KANDOBLANC explores ways in which whisky can be linked to this world of traditional craft. It isn’t an independent bottler, but a “house” based around the safeguarding these traditions and skills. Whisky-making, after all, is a craft. It is replicable and functional, but one-off bottlings, experiments, the moving of the template onwards is, at its heart, an artistic response to the craft. This fusion has led to distillers working in collaboration with artists, sculptors, designers, chefs, asking them to respond to the spirit.
Here, the starting point was Dragon. In Buddhism and Taoism, Dragon is not a fearsome beast. Rather it is benevolent, a symbol of fertility, the elements (water in particular) and cosmic balance. Protector of nature, Dragon links the human and divine realms.
A whisky which encapsulated these qualities therefore had to be gentle, elegant, unencumbered by wood. It should express its maturity in layers. It should float sinuously, be enigmatic, slow. Smoke would represent the clouds through which Dragon passes – drifting, semi-transparent. Not Islay then, but Speyside. The relaxed maturation given over 60 years of a refill cask.
The distillery is not named, deliberately. Neither are the craftspeople. KANDOBLANC itself is not even mentioned. Naming would be distraction from the totality of the work, it would establish a hierarchy, the discussion would inevitably focus on the distillery, not the totality.
This is the idea which drives KANDOBLANC’s three pillars: creative expression, allowing ideas to flow, unconstrained, on both sides - the craft and the art working together. ‘Dragon In Clouds’ is about the intermingling of art and crafts, all on an equal footing, interdependent.
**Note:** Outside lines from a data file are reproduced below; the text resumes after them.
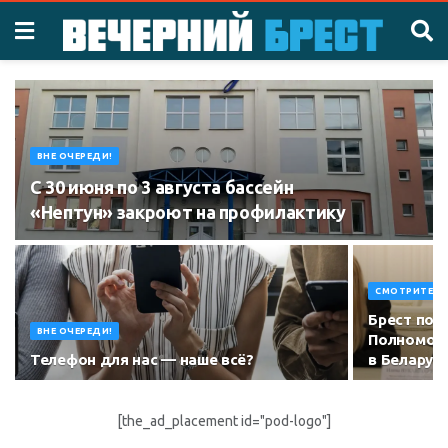
ВНЕ ОЧЕРЕДИ!
С 30 июня по 3 августа бассейн
«Нептун» закроют на профилактику
СМОТРИТЕ, К
Брест пос
ВНЕ ОЧЕРЕДИ!
Полномочн
Телефон для нас — наше всё?
в Беларус
[the_ad_placement id="pod-logo"]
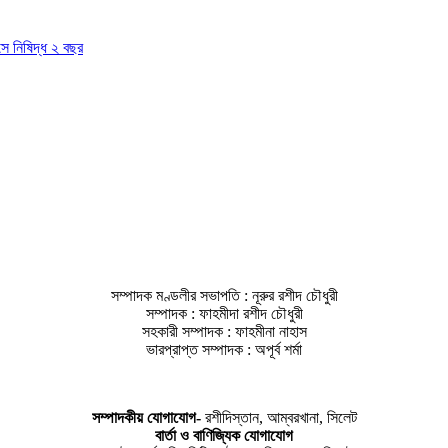
াসে নিষিদ্ধ ২ বছর
সম্পাদক মণ্ডলীর সভাপতি : নূরুর রশীদ চৌধুরী
সম্পাদক : ফাহমীদা রশীদ চৌধুরী
সহকারী সম্পাদক : ফাহমীনা নাহাস
ভারপ্রাপ্ত সম্পাদক : অপূর্ব শর্মা
সম্পাদকীয় যােগাযোগ-
রশীদিস্তান, আম্বরখানা, সিলেট
বার্তা ও বাণিজ্যিক যোগাযােগ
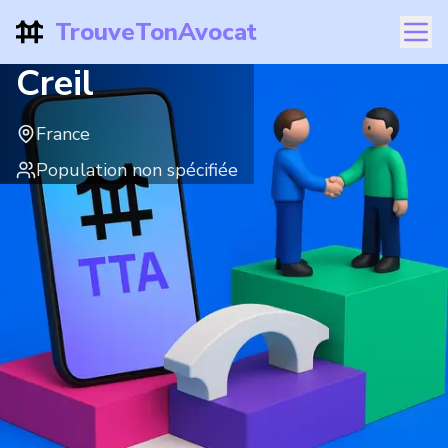
TrouveTonAvocat
Creil
France
Population non spécifiée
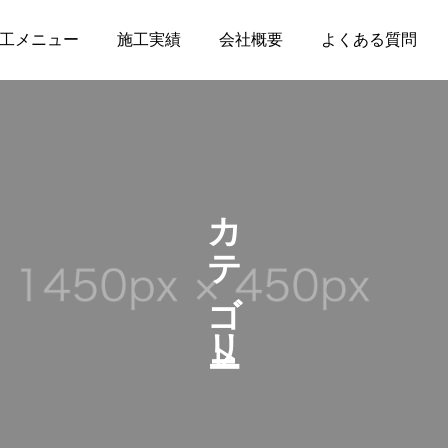
工メニュー
施工実績
会社概要
よくある質問
カテゴリー4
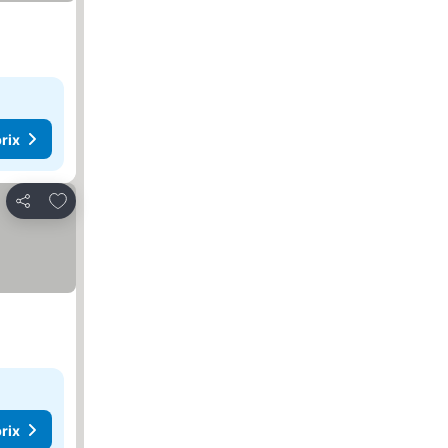
rix
Ajouter à mes favoris
Partager
rix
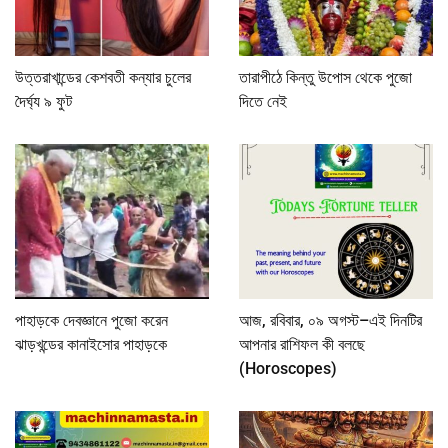
উত্তরাখান্ডের কেশবতী কন্যার চুলের
তারাপীঠে কিন্তু উপোস থেকে পুজো
দৈর্ঘ্য ৯ ফুট
দিতে নেই
পাহাড়কে দেবজ্ঞানে পুজো করেন
আজ, রবিবার, ০৯ অগস্ট–এই দিনটির
ঝাড়খন্ডের কানাইসোর পাহাড়কে
আপনার রাশিফল কী বলছে
(Horoscopes)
The whisky is held within a 1.5 litre bottle crafted by the VENINI studio in Murano which combines two highly skilled techniques: Battuto, where the surface of the glass is ground to create irregular overlapping patterns and Inciso, where fine thin lines are etched on the surface. It is extremely rare to have both combined in a single piece, an artistic triumph of the glassmaker’s craft. The bottle is in fact two bottles, one blown inside the other. The hand and breath of the maker is apparent.
Japan may be the wellspring for KANDOBLANC but even there, a country where crafts exist within a complex aesthetic framework, they are under threat.
Here, the upper contours of the vessel are where Japanese crafts are featured. A base of archival grade ceramic was slowly coated over many months with layers of Urushi lacquer made from the sap of the urushi tree (Rhus vernacifera) which is aged, then tinted. After the lacquer was polished, it was decorated by one of the last masters of the Togidashi maki-e technique, and a member of the Kanazawa Co-operative which is trying to preserve this dying art.
Using gold powder, the craftsman painstakingly drew Dragon In Clouds freehand before another two layers of lacquer were applied. Once dried, the surface was burnished in specific places to create the effect of clouds and the emerging Dragon before final layers of lacquer were applied and polished. The bottle is then tied with a gold silk thread coloured with a natural dye made from a tree fungus and woven by one of the last traditional silk kimono weavers.
In Dhavall’s words, it is all “Superhuman Craftsmanship.” All are linked by Dragon and its symbolising of adaptability, fluidity, and life force. The materials used flow: water, whisky, smoke, sap, liquid glass. All are transformed by craft: distilling, coopering, ceramics, urushi and maki-e techniques, glassblowing, battuto and inciso, silversmithing, silk thread weaving. Coming together, elevated by craft into art.